If there's one thing that's remarkable about Kid Sister, it's how she's managed to be so successful with so little recorded material. It's that it's been almost three years since she first became indie-famous, two years since she released her first single, a year since she received mainstream recognition thanks to collaboration with Kanye on the single "Pro Nails," and she still has yet to release an album.
"Right Hand Hi" is the fourth single off her still-unreleased debut album Ultraviolet, which is now set to come out in October on Fool's Gold. If you expected Kid to come out with another song about drinking, fucking and destroying, you guessed right. While "Right Hand Hi" doesn't have the same level of lyricism as some of her other work, it makes up for it with an anthemic chorus, bouncy beats, and synth-riffs that get stuck in your head for days.
Guy J's trippy brand of electro-house has lead me to two conclusions.
One, I was born either ten years too early or ten years too late. Generation X had acid house, which I love. Even though I was entirely too young to be part of the dawn of the rave scene, "Move Any Mountain" is still one of my favourite songs ever. Generation Y, meanwhile, has all that Justice/Simian Mobile Disco blog house stuff, which I love, but I distinctly feel old any time I'm in a venue where they play it.

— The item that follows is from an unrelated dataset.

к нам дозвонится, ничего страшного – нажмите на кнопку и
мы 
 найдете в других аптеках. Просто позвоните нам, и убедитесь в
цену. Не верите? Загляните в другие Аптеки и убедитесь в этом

Two, Israelis are awesome. Far too many people only associate Israel with the country's ongoing political trouble, which is unfair. If I lived in a country that dispossessed hundreds of thousands of people of their land, denied them full citizenship rights, and stuck them in squalid, remote camps, I wouldn't want to be judged by my government's actions.
Wait, never mind.
But all political humour aside, pretty much every Israeli I've known has partied like it's their job, and only held a job to subsidize their party habit. These people know how to have a good time. They think nothing of not going out until 2 a.m., and not coming home until 7. On a Tuesday. I'm not saying the entire nation of Israel is like this, just that there's a significant contingent. It's no surprise, then, that when they make party music, it's well above average.